PROBLEM DETAILS ▸ Among the lines of the records below, copy those that hold the word "weight".

[Stored items]
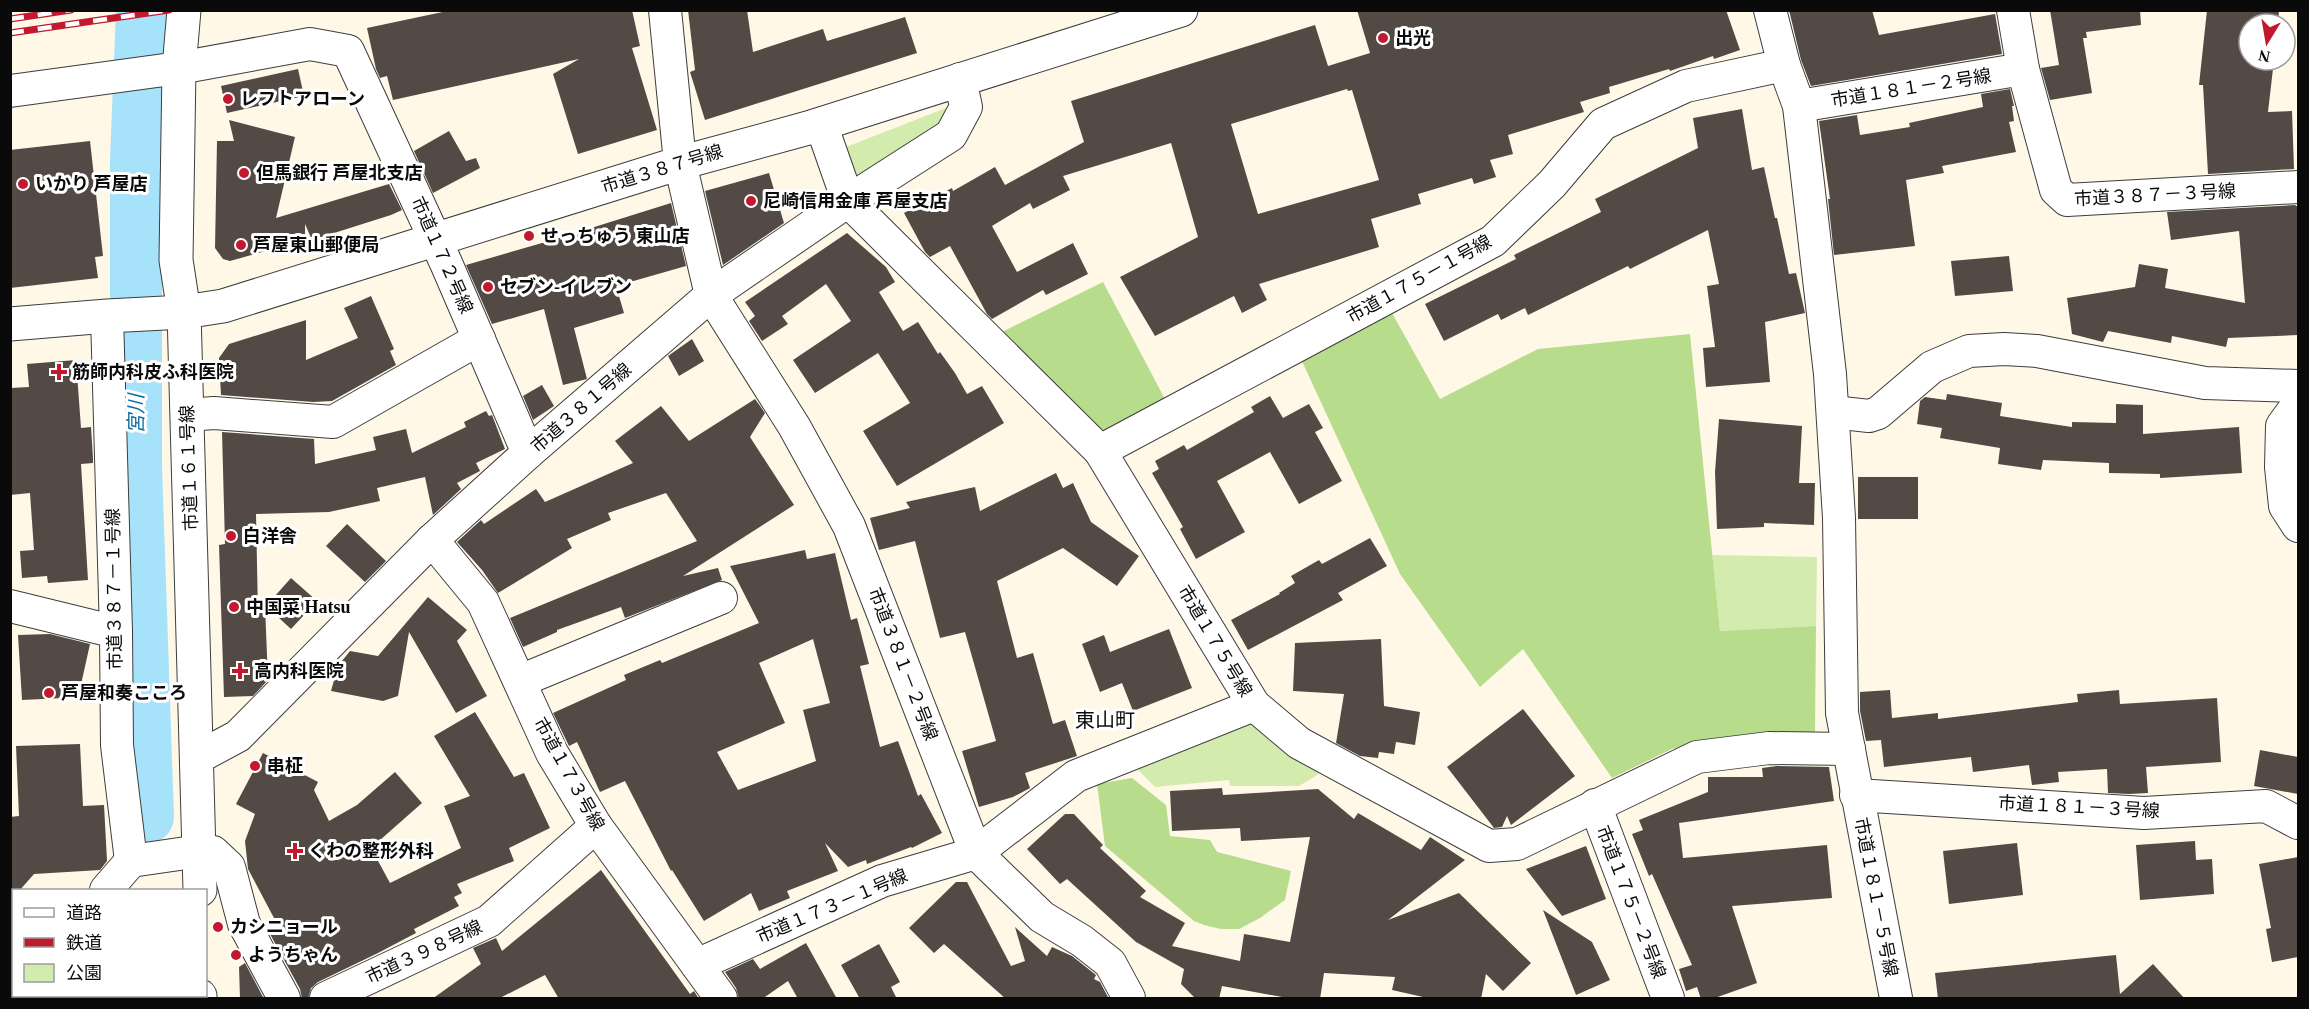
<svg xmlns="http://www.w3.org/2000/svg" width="2309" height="1009" viewBox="0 0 2309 1009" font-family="'Times New Roman','Noto Sans JP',serif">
	<rect width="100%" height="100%" fill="#fff8e7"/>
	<!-- green -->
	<g fill="#d3ecae">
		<polygon points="946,108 948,116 946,123 861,177 853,176 846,147"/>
		<polygon points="1712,555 1817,557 1816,626 1720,631"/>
		<polygon points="1248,721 1322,772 1299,786 1230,786 1229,780 1155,787 1134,766"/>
	</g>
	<!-- forest -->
	<g fill="#b7dd8c">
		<polygon points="1103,282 1166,401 1099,435 996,335"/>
		<polygon points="1392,313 1440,399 1538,349 1690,334 1720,631 1816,626 1815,732 1722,737 1672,749 1612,778 1523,649 1480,687 1400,574 1301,359"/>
		<polygon points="1132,778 1166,805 1170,836 1210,840 1217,852 1291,871 1285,900 1260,918 1239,929 1221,929 1204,925 1194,921 1105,846 1097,784"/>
	</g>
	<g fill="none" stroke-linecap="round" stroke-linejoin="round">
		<!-- river -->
		<polyline stroke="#a7e2fb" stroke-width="52" points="142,10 136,160 136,467 148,817"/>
	</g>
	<!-- building -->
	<g fill="#534a46" fill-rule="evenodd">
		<polygon points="452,10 632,10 640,46 632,48 657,130 578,154 553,74 579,59 393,100 387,76 380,78 376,69 367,28"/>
		<polygon points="688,10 747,10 753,52 823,29 827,41 905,17 917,53 705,120 690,72 695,70"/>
		<path d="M1357 10H1726L1740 50 1714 59 1713 56 1670 71 1669 69 1609 87 1610 93 1580 102 1584 112 1508 135 1513 154 1490 160 1496 177 1474 184 1472 178 1418 194 1421 204 1371 219 1379 247 1259 284 1267 300 1242 313 1234 296 1155 336 1120 277 1198 237 1171 143 1063 176 1070 190 1033 209 1030 203 992 226 1017 272 1073 243 1088 274 1046 295 1043 290 992 319 987 314 950 246 930 257 925 252 904 213 952 188 953 191 995 167 1005 185 1084 142 1071 101 1315 25 1328 66 1370 53ZM1347 89 1348 91 1352 90 1379 180 1258 214 1231 124Z"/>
		<polygon points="1789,10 1872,10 1879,35 1995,14 2002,54 1811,86 1801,60"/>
		<polygon points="2050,10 2140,10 2141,25 2086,32 2087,38 2083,38 2092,93 2050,100 2041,68 2059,65"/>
		<polygon points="2207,10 2279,10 2278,24 2249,24 2249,60 2274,60 2268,112 2292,111 2294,169 2208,174 2203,85 2199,85"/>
		<polygon points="298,69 304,96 227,113 221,86"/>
		<polygon points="2010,89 2014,106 2012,106 2014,121 2009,122 2016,152 1942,166 1944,173 1906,180 1915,246 1834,255 1828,199 1830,199 1819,121 1857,115 1860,135 1910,127 1909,123 1983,107 1981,94"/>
		<polygon points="1742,109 1752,170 1764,167 1775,218 1777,218 1789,274 1796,273 1805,313 1765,322 1770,382 1706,387 1703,348 1715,347 1707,286 1719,284 1708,230 1630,269 1628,266 1528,315 1525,308 1501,320 1498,314 1444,341 1425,304 1516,259 1514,255 1601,212 1595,199 1698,148 1693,118"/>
		<polygon points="229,120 295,137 276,218 389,184 402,210 391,215 312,240 305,224 305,240 230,261 223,259 215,248 217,141 234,141"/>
		<polygon points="449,131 466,161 476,158 480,168 433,193 414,151"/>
		<polygon points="90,141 103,256 95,257 98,278 10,288 10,150"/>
		<polygon points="769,173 784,223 723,265 705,191"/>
		<polygon points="671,203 686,266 616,286 624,313 574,328 587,379 563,385 544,309 492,324 466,265 556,239"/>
		<polygon points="2295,205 2298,207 2298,335 2228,338 2226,347 2172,336 2171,343 2108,331 2103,342 2072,334 2067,298 2135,287 2139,264 2168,269 2165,288 2245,303 2239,231 2171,240 2167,212"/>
		<polygon points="847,233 886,267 895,282 879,292 903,331 918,322 938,354 940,352 955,373 967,394 982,386 1004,423 897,486 863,431 910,403 878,353 815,393 793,360 851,321 826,284 782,316 788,324 762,341 749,321 755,316 745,302"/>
		<polygon points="2009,256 2013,291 1955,296 1951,261"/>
		<polygon points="371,296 394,349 390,351 396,365 332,401 313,402 221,395 219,358 229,344 306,320 306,360 358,338 344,308"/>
		<polygon points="692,339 704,361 679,376 668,356"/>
		<polygon points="76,360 81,428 91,427 93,458 93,463 81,464 88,580 48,583 47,576 22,578 20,551 34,550 30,493 10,495 10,388 29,387 27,364"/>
		<polygon points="542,385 554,406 533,420 523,396"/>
		<polygon points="1947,394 2002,403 2000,416 2072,427 2072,422 2116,423 2116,404 2143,405 2143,434 2239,427 2242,473 2160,478 2160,474 2109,473 2109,463 2043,460 2041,470 1998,464 2000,448 1940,438 1942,428 1917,424 1920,401 1925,397 1946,400"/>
		<polygon points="1270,396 1283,418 1309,404 1323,428 1315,432 1342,481 1299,504 1270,452 1217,481 1245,532 1196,559 1180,529 1183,527 1152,473 1159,469 1155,461 1184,445 1187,450 1254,412 1251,407"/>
		<polygon points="755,399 765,413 750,437 794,505 683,576 718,568 722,580 625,618 621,607 557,630 557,632 523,647 510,618 697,541 666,493 608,513 611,520 567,539 572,548 498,593 482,570 457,542 481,520 484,524 536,489 545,502 633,463 615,441 661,406 689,441"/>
		<polygon points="486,411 489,416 492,415 505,449 476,463 480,471 457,483 461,489 433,515 425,477 377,488 380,501 329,512 256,514 258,614 265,606 268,680 253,696 224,697 219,545 225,544 222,432 314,439 315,464 376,450 373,437 406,429 412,453 466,427 464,422"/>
		<polygon points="1719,419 1802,426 1799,483 1815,483 1814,525 1764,523 1764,527 1717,529 1715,472"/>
		<polygon points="1056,473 1063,488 1073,483 1091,522 1139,556 1117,586 1063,548 997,581 1017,658 1033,653 1053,724 1065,720 1077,756 1025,773 1030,788 1013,797 979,807 962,751 996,741 965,632 940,638 915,541 879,550 870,518 910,508 906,502 975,487 980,511"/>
		<rect x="1858" y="477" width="60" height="42"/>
		<polygon points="347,524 386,561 365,582 326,546"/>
		<polygon points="1370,538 1387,566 1338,593 1343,600 1248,650 1231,620 1280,594 1279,593 1295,583 1291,576 1319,560 1322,564"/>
		<path d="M805 550 807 559 835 553 851 620 857 618 869 664 860 666 880 747 898 741 918 796 921 794 942 833 912 848 911 847 867 864 866 860 848 867 825 843 838 871 787 891 790 898 759 911 751 893 704 921 672 870 671 871 625 781 600 792 577 742 569 746 553 713 626 680 624 675 660 660 662 663 759 623 730 566ZM813 639 830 703 803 710 816 761 738 790 717 752 785 723 759 663Z"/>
		<polygon points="291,578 317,601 291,629 266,606"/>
		<polygon points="428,597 467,630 457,641 487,696 456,713 409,632 398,696 383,701 331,691 338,666 350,651 378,656"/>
		<polygon points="1169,629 1192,688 1133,711 1122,683 1100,692 1082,644 1104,635 1110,652"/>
		<polygon points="50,634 90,644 82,680 84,697 22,700 18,635"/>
		<polygon points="1381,639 1384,706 1420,712 1415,745 1396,742 1394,754 1379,752 1378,758 1360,756 1336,743 1344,694 1293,691 1295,643"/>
		<polygon points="1890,690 1892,718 1938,713 1938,719 2078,702 2077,694 2119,690 2120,704 2217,698 2221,762 2146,767 2148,793 2129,794 2108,793 2107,769 2058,772 2059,782 2032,785 2029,765 1973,772 1971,757 1884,767 1881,740 1866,741 1860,711 1860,692"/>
		<polygon points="1523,709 1575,776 1511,825 1507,816 1502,827 1494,828 1447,767"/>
		<polygon points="475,712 514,777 524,773 550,828 509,848 514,861 457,884 462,893 454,897 459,906 414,929 416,933 378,953 318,982 311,988 308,999 302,999 300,989 264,923 274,918 248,869 245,841 255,814 236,804 263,753 318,782 314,790 329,821 357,805 395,772 422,803 371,848 390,883 461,848 444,806 470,796 434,736"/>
		<polygon points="80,744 83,806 104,805 107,861 100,870 34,874 19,891 14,891 14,897 10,900 10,817 19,816 16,746"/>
		<polygon points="2260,750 2298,757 2298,794 2254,786"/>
		<polygon points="1777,766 1829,767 1834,801 1679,823 1683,858 1827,845 1832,898 1732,906 1757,983 1712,999 1701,999 1697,987 1686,991 1679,969 1692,965 1652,874 1649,876 1632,834 1643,830 1639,820 1708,792 1708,777 1763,777 1762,768"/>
		<polygon points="1222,788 1223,795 1318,789 1354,819 1358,813 1421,850 1430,837 1465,860 1388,920 1459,893 1531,963 1503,991 1486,974 1481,999 1432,999 1392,990 1395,977 1324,973 1320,999 1293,999 1222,986 1219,999 1196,999 1181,984 1184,969 1136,942 1067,879 1060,884 1027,849 1065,814 1074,814 1103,845 1100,848 1146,891 1140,897 1185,923 1172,946 1240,961 1244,934 1290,942 1310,837 1241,841 1240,828 1172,831 1170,791"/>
		<polygon points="2195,841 2196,860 2212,859 2214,894 2140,900 2136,845"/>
		<polygon points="2017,843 2023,895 1949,904 1943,851"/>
		<polygon points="1586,846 1606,899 1562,916 1526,869"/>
		<polygon points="2298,857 2298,957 2272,962 2266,929 2271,928 2259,864"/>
		<polygon points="601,870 690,994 694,991 699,999 559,999 545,975 498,999 432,999 481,964 473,948 496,938 502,951"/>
		<polygon points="956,882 967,882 1011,966 1025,961 1015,927 1047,956 1052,947 1072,956 1096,975 1094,979 1100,982 1109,999 1006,999 944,944 934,953 909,928"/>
		<polygon points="1543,910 1592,942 1610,980 1576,995"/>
		<polygon points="806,943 837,999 798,999 788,981 762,999 739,999 736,988 725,972 753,959 760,969"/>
		<polygon points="879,944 900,982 891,987 897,999 860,999 841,965"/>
		<polygon points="2116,955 2120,994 2153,964 2185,999 1938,999 1935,973"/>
		<polygon points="245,963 264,999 240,999 239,967"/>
	</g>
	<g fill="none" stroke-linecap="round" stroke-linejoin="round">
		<!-- minor casing -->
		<g stroke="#3d3d3d" stroke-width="34">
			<g id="minor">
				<polyline points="665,10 680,163 711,295 794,426 849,526 976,853 1042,917 1082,941 1110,963 1129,998"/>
				<polyline points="1770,10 1784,65 1799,106 1830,374 1839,518 1842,713 1896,998"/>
				<polyline points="2013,10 2023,69 2056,190 2067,200 2298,187"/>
				<polyline points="10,91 179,68 310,44 348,51 446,263 528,453"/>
				<polyline points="1799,106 2023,69"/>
				<polyline points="821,124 848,201 1100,451 1254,705 1299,743 1489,846 1517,844 1697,757 1769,748 1849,749"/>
				<polyline points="107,316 116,632 117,745 131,861"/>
				<polyline points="2298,404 2282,426 2281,467 2285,506 2298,526"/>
				<polyline points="1833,412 1869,416 1878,413 1932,367 1969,351 2004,349 2037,351 2205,383 2298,386"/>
				<polyline points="187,415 214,413 333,422 479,339"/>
				<polyline points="1100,451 1493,241 1552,184 1603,124 1686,86 1784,65"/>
				<polyline points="432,540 483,602 552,753 596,826 721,998"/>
				<polyline points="10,606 116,632"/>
				<polyline points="520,681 721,598"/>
				<polyline points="197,758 238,736 432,540 528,453 711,295 848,201 951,135 966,107 960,79"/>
				<polyline points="1856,795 2144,813 2266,806 2298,823"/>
				<polyline points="1595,805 1668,998"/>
				<polyline points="106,890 131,861 200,851 213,852 229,867 244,924 284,998"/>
				<polyline points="697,965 882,881 976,853 1076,776 1254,705"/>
				<polyline points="11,998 14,996"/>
				<polyline points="326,998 489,921 596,826"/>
			</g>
		</g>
		<!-- tertiary casing -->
		<g stroke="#3d3d3d" stroke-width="35">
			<g id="tertiary">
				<polyline points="184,10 179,68 176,260 184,312 200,890"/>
				<polyline points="10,324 107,316 184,312 223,306 680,163 808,128 1181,10"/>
				<polyline points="200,998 200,996"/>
			</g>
		</g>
		<!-- minor -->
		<use href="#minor" stroke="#fff" stroke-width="32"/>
		<!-- tertiary -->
		<use href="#tertiary" stroke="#fff" stroke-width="33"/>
		<!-- rail casing -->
		<g stroke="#c3192e" stroke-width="7">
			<g id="rail">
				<polyline points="10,19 71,10"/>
				<polyline points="10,33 169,10"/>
			</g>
		</g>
		<!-- rail -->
		<use href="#rail" stroke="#fff" stroke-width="4.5" stroke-dasharray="14" stroke-linecap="butt"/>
	</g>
	<!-- markers -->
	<g fill="#c3192e" stroke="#fff" stroke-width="2">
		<circle cx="1383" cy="38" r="6"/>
		<circle cx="228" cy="99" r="6"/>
		<circle cx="244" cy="173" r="6"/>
		<circle cx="23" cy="184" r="6"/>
		<circle cx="751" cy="201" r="6"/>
		<circle cx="529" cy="236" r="6"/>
		<circle cx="241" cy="245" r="6"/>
		<circle cx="488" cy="287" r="6"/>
		<path d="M56 363h6v6h6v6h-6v6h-6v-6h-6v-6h6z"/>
		<circle cx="231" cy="536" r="6"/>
		<circle cx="234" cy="607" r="6"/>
		<path d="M237 662h6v6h6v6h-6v6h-6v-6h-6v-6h6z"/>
		<circle cx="49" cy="693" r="6"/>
		<circle cx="255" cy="766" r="6"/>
		<path d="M292 842h6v6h6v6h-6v6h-6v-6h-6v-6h6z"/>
		<circle cx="218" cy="927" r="6"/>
		<circle cx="236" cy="955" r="6"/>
	</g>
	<g text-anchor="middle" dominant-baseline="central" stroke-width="6" stroke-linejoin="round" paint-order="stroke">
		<!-- poi labels -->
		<g font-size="18" font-weight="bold" fill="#0a0a0a" stroke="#fff" text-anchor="start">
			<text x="1395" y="38">出光</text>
			<text x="240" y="99">レフトアローン</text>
			<text x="256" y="173">但馬銀行 芦屋北支店</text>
			<text x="35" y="184">いかり 芦屋店</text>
			<text x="763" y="201">尼崎信用金庫 芦屋支店</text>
			<text x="541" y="236">せっちゅう 東山店</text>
			<text x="253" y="245">芦屋東山郵便局</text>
			<text x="500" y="287">セブン-イレブン</text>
			<text x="72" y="372">筋師内科皮ふ科医院</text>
			<text x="243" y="536">白洋舎</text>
			<text x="246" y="607">中国菜 Hatsu</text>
			<text x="254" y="671">高内科医院</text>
			<text x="61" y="693">芦屋和奏こころ</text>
			<text x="267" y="766">串柾</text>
			<text x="308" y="851">くわの整形外科</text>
			<text x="230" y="927">カシニョール</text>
			<text x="248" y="955">ようちゃん</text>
		</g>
		<!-- street labels -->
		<g font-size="18" fill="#0a0a0a" stroke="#fff">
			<text transform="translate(1911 88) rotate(-9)">市道１８１－２号線</text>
			<text transform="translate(662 169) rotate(-17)">市道３８７号線</text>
			<text transform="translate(2155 195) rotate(-3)">市道３８７－３号線</text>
			<text transform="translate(442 255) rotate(66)">市道１７２号線</text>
			<text transform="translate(1419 279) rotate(-29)">市道１７５－１号線</text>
			<text transform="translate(581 408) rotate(-41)">市道３８１号線</text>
			<text transform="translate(189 468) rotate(-92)">市道１６１号線</text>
			<text transform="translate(114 589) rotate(-91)">市道３８７－１号線</text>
			<text transform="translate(1215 641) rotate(59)">市道１７５号線</text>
			<text transform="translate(903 664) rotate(69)">市道３８１－２号線</text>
			<text transform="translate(569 774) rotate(61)">市道１７３号線</text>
			<text transform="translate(2079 807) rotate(3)">市道１８１－３号線</text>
			<text transform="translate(1876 897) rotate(79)">市道１８１－５号線</text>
			<text transform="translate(1631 902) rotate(69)">市道１７５－２号線</text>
			<text transform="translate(832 906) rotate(-23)">市道１７３－１号線</text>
			<text transform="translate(424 952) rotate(-25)">市道３９８号線</text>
		</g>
		<!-- water labels -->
		<g font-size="20" font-style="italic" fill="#0c6ca3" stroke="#fff">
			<text transform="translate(136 414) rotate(-90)">宮川</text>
		</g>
		<!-- neighbourhood labels -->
		<g font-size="20" fill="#0a0a0a" stroke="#fff">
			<text x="1105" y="720">東山町</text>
		</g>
	</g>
	<!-- border -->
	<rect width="2309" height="1009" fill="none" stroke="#0a0a0a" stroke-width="24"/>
	<!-- legend -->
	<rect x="12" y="889" width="195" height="108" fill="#ffffff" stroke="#9d9d9d" stroke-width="1.5"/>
	<rect x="24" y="908" width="30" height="9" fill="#ffffff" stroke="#9d9d9d" stroke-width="1.5"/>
	<text x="66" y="919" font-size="18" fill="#0a0a0a">道路</text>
	<rect x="24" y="938" width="30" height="9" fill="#c3192e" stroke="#9d9d9d" stroke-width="1.5"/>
	<text x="66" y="949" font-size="18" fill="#0a0a0a">鉄道</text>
	<rect x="24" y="964" width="30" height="18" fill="#d3ecae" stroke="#9d9d9d" stroke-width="1.5"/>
	<text x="66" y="979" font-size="18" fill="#0a0a0a">公園</text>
	<!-- north arrow -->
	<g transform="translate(2267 42) rotate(191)"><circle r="28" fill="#ffffff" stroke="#9d9d9d" stroke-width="1.5"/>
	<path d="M0-4.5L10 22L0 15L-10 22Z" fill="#c3192e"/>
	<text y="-9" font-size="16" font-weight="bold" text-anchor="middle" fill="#0a0a0a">N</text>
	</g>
</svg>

ANSWER TO THE EXERCISE ▸
		<g font-size="18" font-weight="bold" fill="#0a0a0a" stroke="#fff" text-anchor="start">
	<text y="-9" font-size="16" font-weight="bold" text-anchor="middle" fill="#0a0a0a">N</text>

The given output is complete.